Вот и все, что мог мне рассказать один из свидетелей пребывания Ф. М. Достоевского в «Лоскутке». Но как тогда, так и теперь этот бесхитростный повествователь не в силах объяснить, почему знаменитый писатель — и не однажды! — беседовал с ним, чего искал в его ответах и жалобах на горькую долю. Перед ним ведь был один из «униженных и оскорбленных», о судьбах которых он думал всю жизнь. Представляешь себе, какую длинную вереницу людей горькой судьбы он вот так же расспрашивал, пропуская сквозь свое сознание с его первой потрясенностью, возмущением перед ужасами нищеты, бесправия народных масс, придавленных жесточайшей машиной феодально-капиталистического государства. Но разве это всё — жалеть, возмущаться, братски сочувствовать Макару Девушкину, несчастному подростку, Соне Мармеладовой и другим? Им-то, униженным и бесправным, какой прок от этой жалости и сочувствия, что изменится к лучшему в их жизни? Куда он звал их, что рисовал им в будущем, какой выход предлагал к иной жизни? На кого призывал он надеяться, кому верить, на кого опереться, за кем идти? Все эти мысли, еще со времени моей юности определившие мое отношение к творчеству Достоевского, вдруг вспомнились мне во время шамкающего стариковского рассказа. Поэтому я не могла не спросить его: ведь уж наверно не одни только деньги дал ему на прощанье писатель, но и как-то напутствовал, что-то посоветовал. Ведь и о том подумать: молодой крестьянин, безграмотный, растерявшийся перед резкой переменой жизни, — и знаменитый писатель, повидавший свет и людей, выдающийся талант, сердцевед… уж кто, как не он, мог одарить душу «маленького человека» навек незабвенным словом, советом, напутствием!.. Итак, что же он сказал на прощанье, расставаясь с «Лоскуткой»? В ответ старичок недоуменно пожал плечами и покачал лысой головой и наконец сбивчиво забормотал: «Сказал вроде бы так… ежели, мол, кругом зла много, не соблазняйся, не поддавайся злу…».

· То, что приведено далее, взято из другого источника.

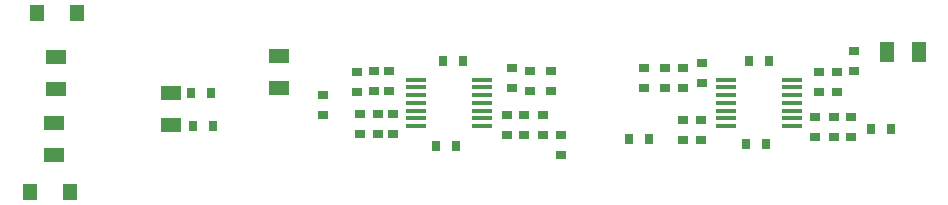
<source format=gtp>
G04 Layer: TopPasteMaskLayer*
G04 EasyEDA v6.5.51, 2025-08-29 13:17:01*
G04 9dbd3623970045be9e5ad1379a4f5d38,14c8f2514d444a3a831de9b613ea4171,10*
G04 Gerber Generator version 0.2*
G04 Scale: 100 percent, Rotated: No, Reflected: No *
G04 Dimensions in millimeters *
G04 leading zeros omitted , absolute positions ,4 integer and 5 decimal *
%FSLAX45Y45*%
%MOMM*%

%ADD10R,0.9000X0.7000*%
%ADD11R,0.7000X0.9000*%
%ADD12R,1.8000X1.1500*%
%ADD13R,1.1500X1.8000*%
%ADD14R,1.2000X1.4000*%
%ADD15R,0.0110X1.4000*%
%ADD16R,1.7000X0.4000*%

%LPD*%
D10*
G01*
X7810474Y-1057986D03*
G01*
X7810474Y-1227988D03*
G01*
X7835874Y-846988D03*
G01*
X7835874Y-676986D03*
D11*
G01*
X7065086Y-1282700D03*
G01*
X7235088Y-1282700D03*
G01*
X7090486Y-584200D03*
G01*
X7260488Y-584200D03*
D10*
G01*
X6527800Y-808888D03*
G01*
X6527800Y-638886D03*
G01*
X6527800Y-1083386D03*
G01*
X6527800Y-1253388D03*
G01*
X5180507Y-1040993D03*
G01*
X5180507Y-1210995D03*
G01*
X5232400Y-834288D03*
G01*
X5232400Y-664286D03*
D11*
G01*
X4669688Y-584200D03*
G01*
X4499686Y-584200D03*
G01*
X4605096Y-1303781D03*
G01*
X4435093Y-1303781D03*
D10*
G01*
X3911600Y-834288D03*
G01*
X3911600Y-664286D03*
G01*
X3949700Y-1032586D03*
G01*
X3949700Y-1202588D03*
D12*
G01*
X3111500Y-808101D03*
G01*
X3111500Y-538098D03*
G01*
X1219200Y-820801D03*
G01*
X1219200Y-550798D03*
D13*
G01*
X8259673Y-508000D03*
G01*
X8529675Y-508000D03*
D12*
G01*
X1206500Y-1379601D03*
G01*
X1206500Y-1109598D03*
G01*
X2197100Y-1125601D03*
G01*
X2197100Y-855598D03*
D14*
G01*
X1401902Y-177800D03*
G01*
X1061897Y-177800D03*
G01*
X998397Y-1689100D03*
G01*
X1338402Y-1689100D03*
D11*
G01*
X2536088Y-850900D03*
G01*
X2366086Y-850900D03*
G01*
X2548788Y-1130300D03*
G01*
X2378786Y-1130300D03*
D10*
G01*
X7645374Y-1227988D03*
G01*
X7645374Y-1057986D03*
G01*
X7683474Y-676986D03*
G01*
X7683474Y-846988D03*
D11*
G01*
X8119186Y-1155700D03*
G01*
X8289188Y-1155700D03*
D10*
G01*
X7950174Y-1057986D03*
G01*
X7950174Y-1227988D03*
G01*
X7975574Y-499211D03*
G01*
X7975574Y-669188D03*
G01*
X6692900Y-600786D03*
G01*
X6692900Y-770788D03*
G01*
X6680200Y-1253388D03*
G01*
X6680200Y-1083386D03*
G01*
X6197600Y-808888D03*
G01*
X6197600Y-638886D03*
G01*
X6375400Y-808888D03*
G01*
X6375400Y-638886D03*
D11*
G01*
X6074486Y-1244600D03*
G01*
X6244488Y-1244600D03*
D10*
G01*
X5040807Y-1210995D03*
G01*
X5040807Y-1040993D03*
G01*
X5080000Y-638886D03*
G01*
X5080000Y-808888D03*
G01*
X5499100Y-1210386D03*
G01*
X5499100Y-1380388D03*
G01*
X5345607Y-1040993D03*
G01*
X5345607Y-1210995D03*
G01*
X5410200Y-664286D03*
G01*
X5410200Y-834288D03*
G01*
X4038600Y-664286D03*
G01*
X4038600Y-834288D03*
G01*
X4076700Y-1202588D03*
G01*
X4076700Y-1032586D03*
G01*
X3479800Y-867486D03*
G01*
X3479800Y-1037488D03*
G01*
X3771900Y-846988D03*
G01*
X3771900Y-676986D03*
G01*
X3797300Y-1032586D03*
G01*
X3797300Y-1202588D03*
D16*
G01*
X7454417Y-1130477D03*
G01*
X7454417Y-1065479D03*
G01*
X7454417Y-1000480D03*
G01*
X7454417Y-935481D03*
G01*
X7454417Y-870483D03*
G01*
X7454417Y-805484D03*
G01*
X7454417Y-740486D03*
G01*
X6894398Y-740486D03*
G01*
X6894398Y-805484D03*
G01*
X6894398Y-870483D03*
G01*
X6894398Y-935481D03*
G01*
X6894398Y-1000480D03*
G01*
X6894398Y-1065479D03*
G01*
X6894398Y-1130477D03*
G01*
X4825517Y-1130477D03*
G01*
X4825517Y-1065479D03*
G01*
X4825517Y-1000480D03*
G01*
X4825517Y-935481D03*
G01*
X4825517Y-870483D03*
G01*
X4825517Y-805484D03*
G01*
X4825517Y-740486D03*
G01*
X4265498Y-740486D03*
G01*
X4265498Y-805484D03*
G01*
X4265498Y-870483D03*
G01*
X4265498Y-935481D03*
G01*
X4265498Y-1000480D03*
G01*
X4265498Y-1065479D03*
G01*
X4265498Y-1130477D03*
M02*

</source>
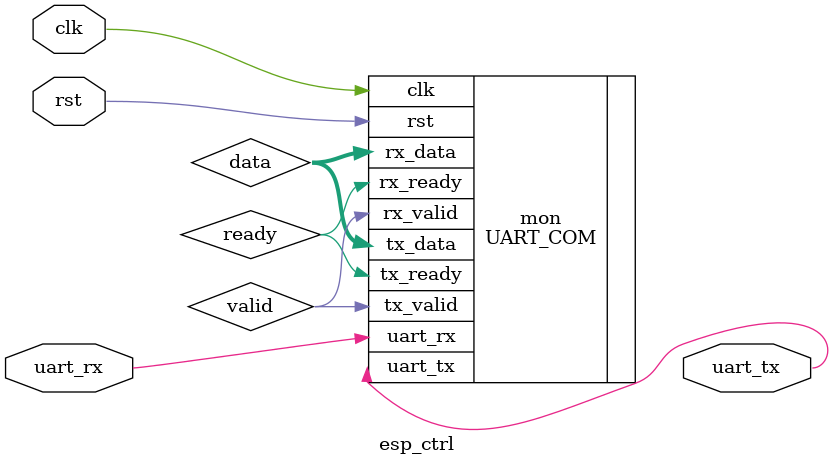
<source format=v>
module esp_ctrl(
    input clk,
    input rst,
    input uart_rx,
    output uart_tx
);

    wire [7:0] data;
    wire valid;
    wire ready;
    
    UART_COM mon(
        .clk(clk),
        .rst(rst),
        .uart_rx(uart_rx),
        .uart_tx(uart_tx),

        .tx_data(data),
        .tx_valid(valid),
        .tx_ready(ready),

        .rx_data(data),
        .rx_valid(valid),
        .rx_ready(ready)
    );

endmodule
</source>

— Да, очень похоже, что старик в основном сохранил в памяти то, что было ему сказано, — согласился Фадеев. — Это были, конечно, не те слова, которые поднимают волю и мысль человека.
Потом Фадеев заговорил о том, как Достоевский, беспощадно правдиво описав ужасы царской каторги в «Записках из мертвого дома», сам оказался «до смерти запуганным» царизмом. Наверно, ему представлялось, что уже ничего нельзя поделать с этой государственной как бы вечной системой, что и бороться с ней невозможно, во избежание еще больших несчастий.

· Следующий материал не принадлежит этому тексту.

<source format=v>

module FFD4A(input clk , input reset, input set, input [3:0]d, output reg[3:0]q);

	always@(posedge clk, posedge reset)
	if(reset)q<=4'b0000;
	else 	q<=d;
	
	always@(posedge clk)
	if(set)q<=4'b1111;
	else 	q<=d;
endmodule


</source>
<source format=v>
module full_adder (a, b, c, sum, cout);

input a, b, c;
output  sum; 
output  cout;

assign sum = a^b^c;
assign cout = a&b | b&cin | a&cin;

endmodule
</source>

А вскоре, четыре года спустя после смерти писателя, вспыхнула Морозовская стачка, отзвуки которой прокатились по всей России. Как-то бы он отнесся к этой массовой, организованной борьбе рабочего класса против текстильных «королей» Морозовых?
Подумав об этом повороте в беседе, я насмешливо заметила:
— Вот уж и размечтались два советских писателя, как принял и понял бы и как отозвался бы «жестокий талант» на Морозовскую забастовку?
— А, в самом деле, отзовись бы он… — заговорил Фадеев вдруг мечтательно, блеснув голубыми глазами. — Записал бы он свои мысли, например, в «Дневнике писателя»… или вложи бы он их в уста какого-нибудь нового своего героя… а?.. Ведь если бы мог случиться в его душе такой поворот, какой бы новой, чудной силой налился бы его талант, его изобразительное мастерство!.. И как поднялось бы значение его творчества в глазах нашего общества!..
Однако тут же он с явным сомнением покачал головой и даже отмахнулся:
— …Но не так-то просто и быстро у художника такого типа, как Достоевский, мог произойти подобный поворот. Скажем даже лучше так: смерть освободила его от серьезного испытания, которое он едва ли бы выдержал… Да, это просто воображаемое путешествие в последнюю четверть девятнадцатого века! — закончил Фадеев и вдруг, хитро и весело подмигнув, добавил: — Взглянули на него на минутку… и опять в наш родной и бурный двадцатый век!
Так вот, иногда балагуря, мы шагали по Тверской последних лет нэпа, картина которой осталась только в воспоминаниях.
Двухэтажные, реже трехэтажные дома, большей частью старые, показывали свои обветшалые фасады со следами былых архитектурных красот — рококо, ампира или чахлого модерна, который начал было преуспевать, да тут и кончился.